▸ **Exercise**
You are asked to filter the data below and copy every line holding "shoulder".

▸ **Working data**
--------------------------------------------------
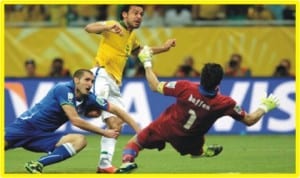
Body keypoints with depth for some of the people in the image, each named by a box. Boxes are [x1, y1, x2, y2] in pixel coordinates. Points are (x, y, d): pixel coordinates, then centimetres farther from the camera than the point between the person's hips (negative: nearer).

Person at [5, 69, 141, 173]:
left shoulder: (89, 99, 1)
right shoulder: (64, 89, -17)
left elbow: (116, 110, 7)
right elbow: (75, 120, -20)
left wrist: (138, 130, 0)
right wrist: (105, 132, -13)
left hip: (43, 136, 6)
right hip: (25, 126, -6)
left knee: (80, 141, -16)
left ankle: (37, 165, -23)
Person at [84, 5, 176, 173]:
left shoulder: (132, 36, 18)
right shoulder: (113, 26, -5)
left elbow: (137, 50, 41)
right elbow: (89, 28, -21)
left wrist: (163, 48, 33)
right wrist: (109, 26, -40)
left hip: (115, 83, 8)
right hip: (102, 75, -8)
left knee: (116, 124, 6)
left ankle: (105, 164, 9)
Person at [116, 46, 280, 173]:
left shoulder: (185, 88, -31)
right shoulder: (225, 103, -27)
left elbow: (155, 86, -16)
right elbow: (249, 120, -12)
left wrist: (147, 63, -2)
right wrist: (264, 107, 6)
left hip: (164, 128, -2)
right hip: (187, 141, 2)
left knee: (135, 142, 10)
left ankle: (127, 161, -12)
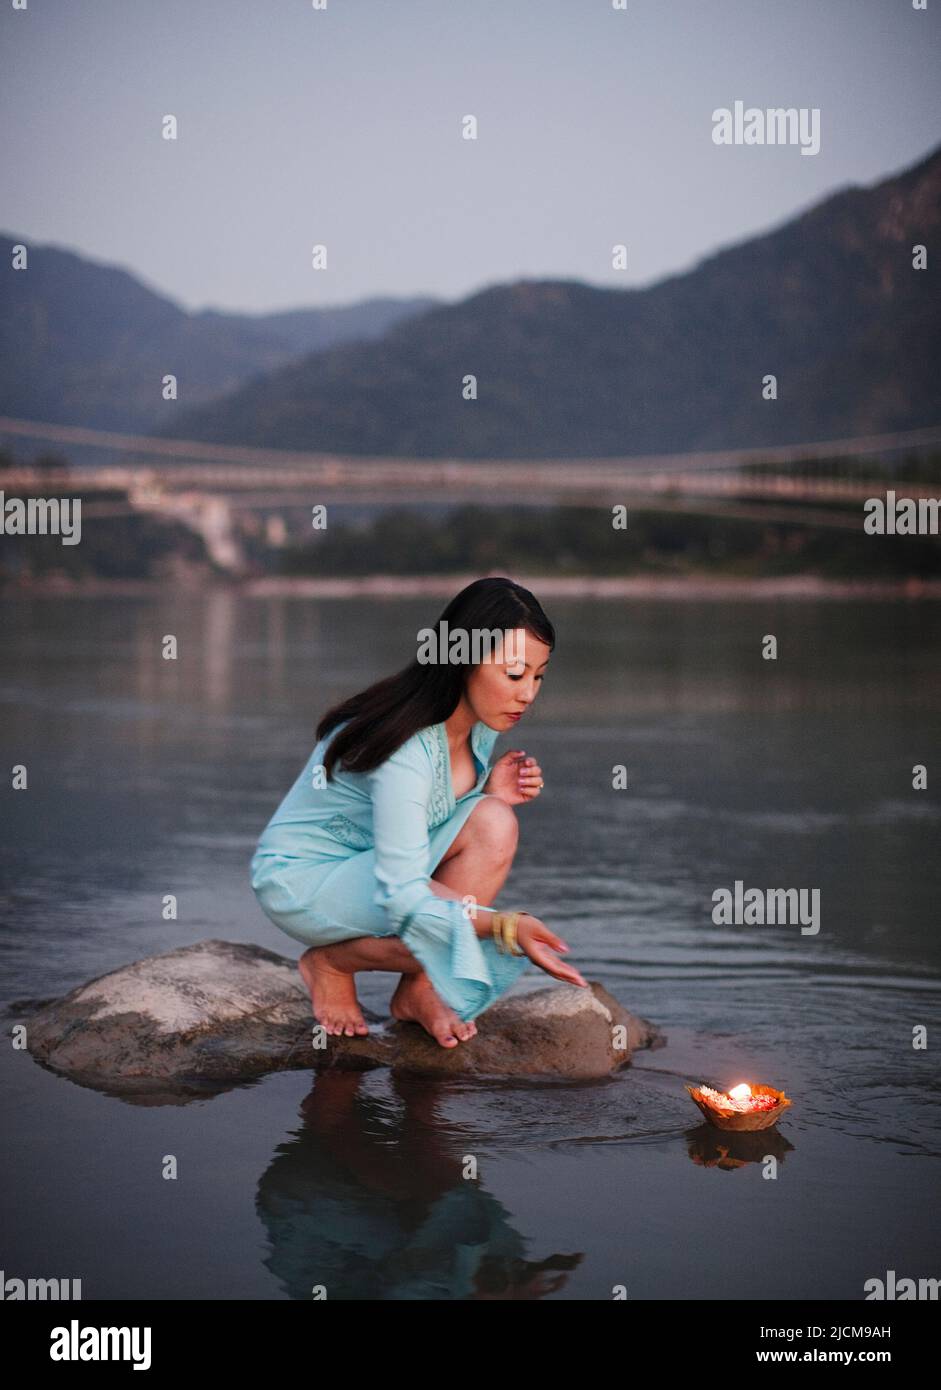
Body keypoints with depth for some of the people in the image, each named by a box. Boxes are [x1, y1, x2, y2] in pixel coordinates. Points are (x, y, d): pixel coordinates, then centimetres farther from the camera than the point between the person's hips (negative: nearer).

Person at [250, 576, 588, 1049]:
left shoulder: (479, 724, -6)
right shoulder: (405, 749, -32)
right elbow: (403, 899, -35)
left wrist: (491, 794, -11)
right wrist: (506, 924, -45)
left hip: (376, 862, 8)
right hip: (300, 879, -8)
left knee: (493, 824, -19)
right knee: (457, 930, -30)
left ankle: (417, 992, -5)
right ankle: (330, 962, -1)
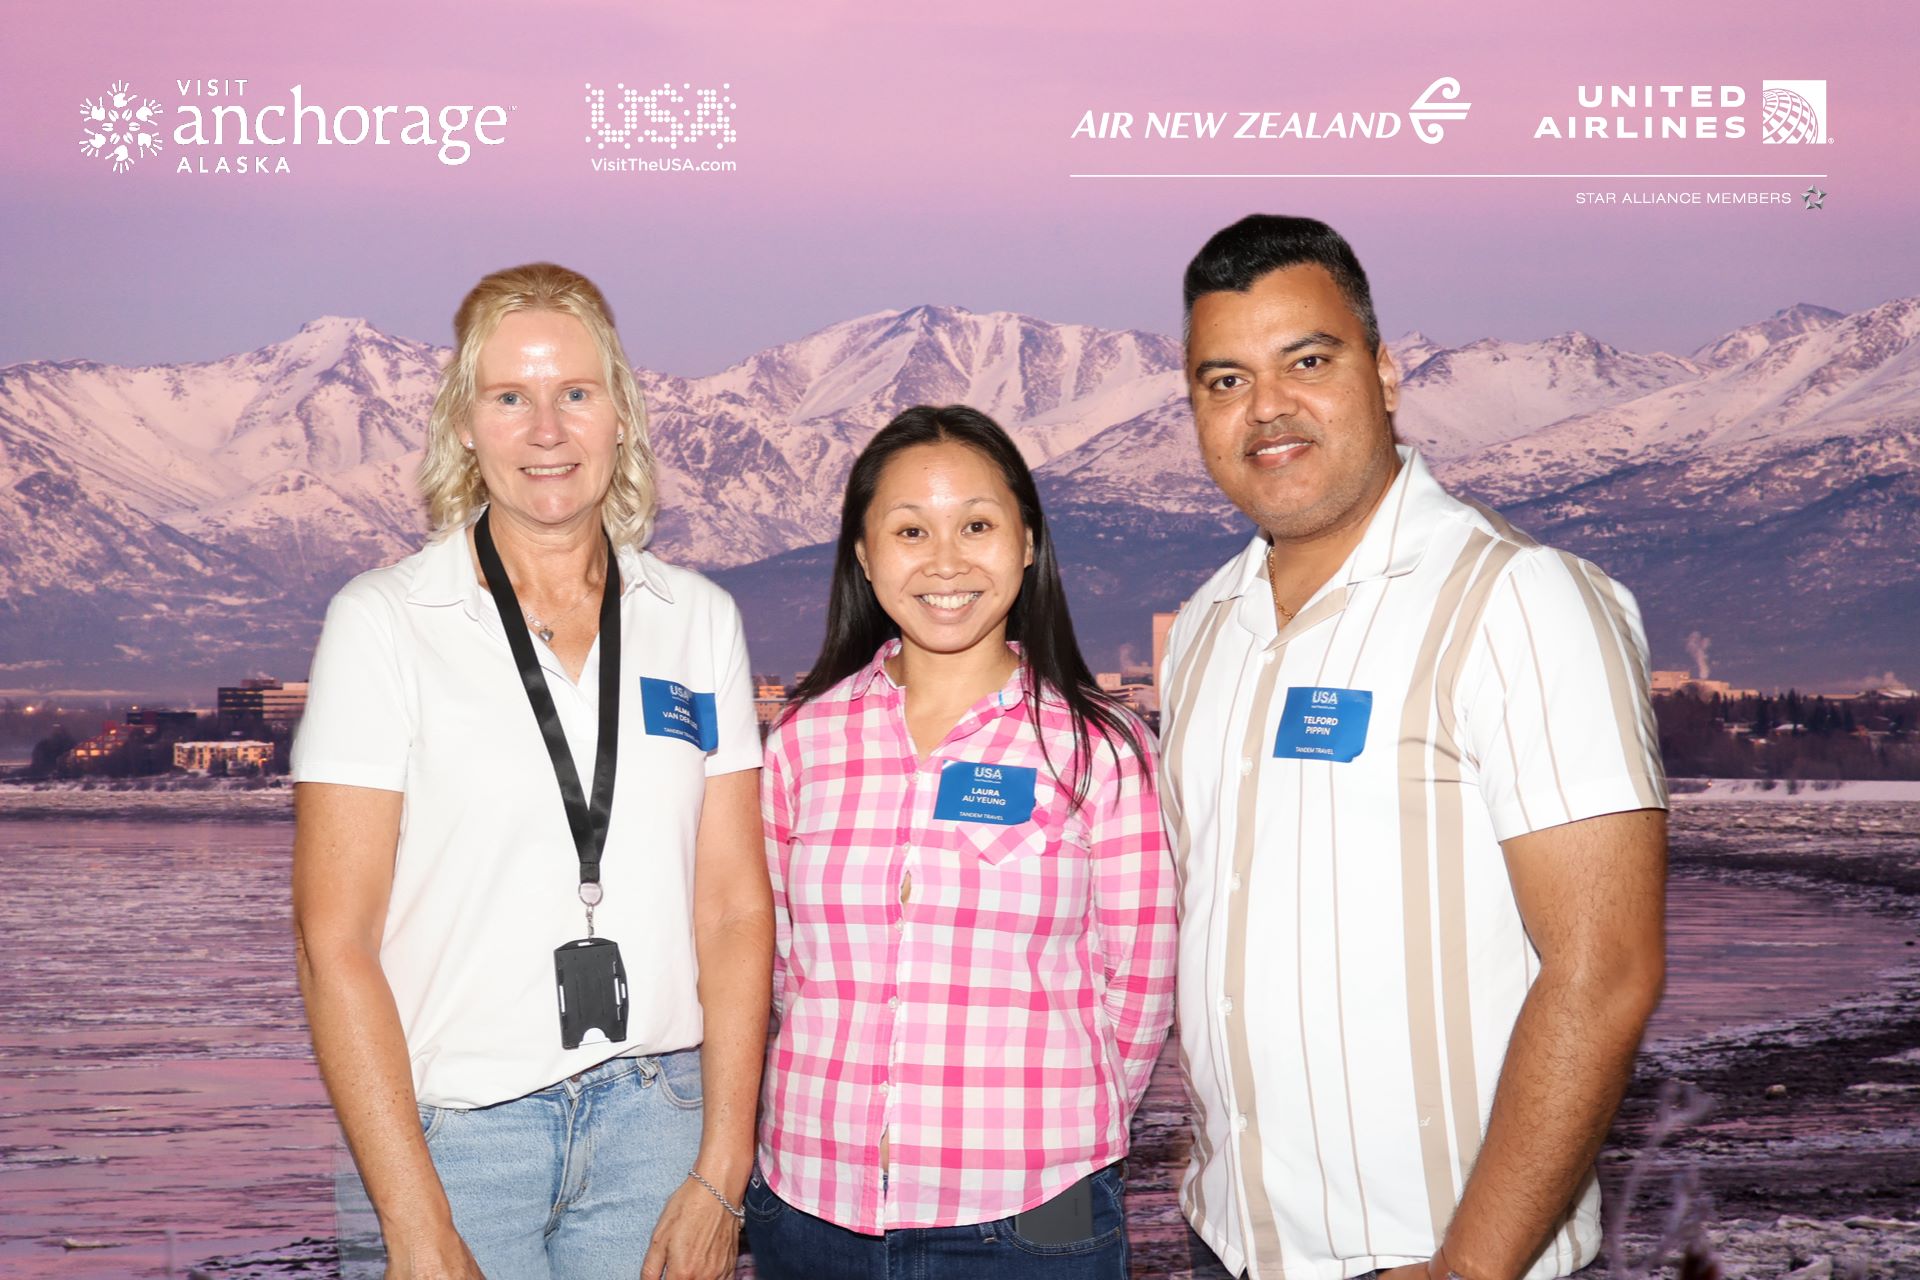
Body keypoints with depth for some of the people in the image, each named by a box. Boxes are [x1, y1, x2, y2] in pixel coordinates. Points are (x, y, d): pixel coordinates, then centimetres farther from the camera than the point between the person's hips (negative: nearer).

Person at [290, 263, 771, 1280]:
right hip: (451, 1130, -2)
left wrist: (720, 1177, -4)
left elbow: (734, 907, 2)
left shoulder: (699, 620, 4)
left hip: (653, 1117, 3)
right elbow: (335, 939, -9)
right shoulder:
--------------------------------------------------
▸ **Solution for this task**
left shoulder: (89, 99, 1)
right shoulder: (64, 89, -17)
left shoulder: (132, 36, 18)
right shoulder: (113, 26, -5)
left shoulder: (185, 88, -31)
right shoulder: (225, 103, -27)
left shoulder: (479, 724, -6)
right shoulder: (405, 749, -32)
left shoulder: (699, 620, 4)
right shoulder:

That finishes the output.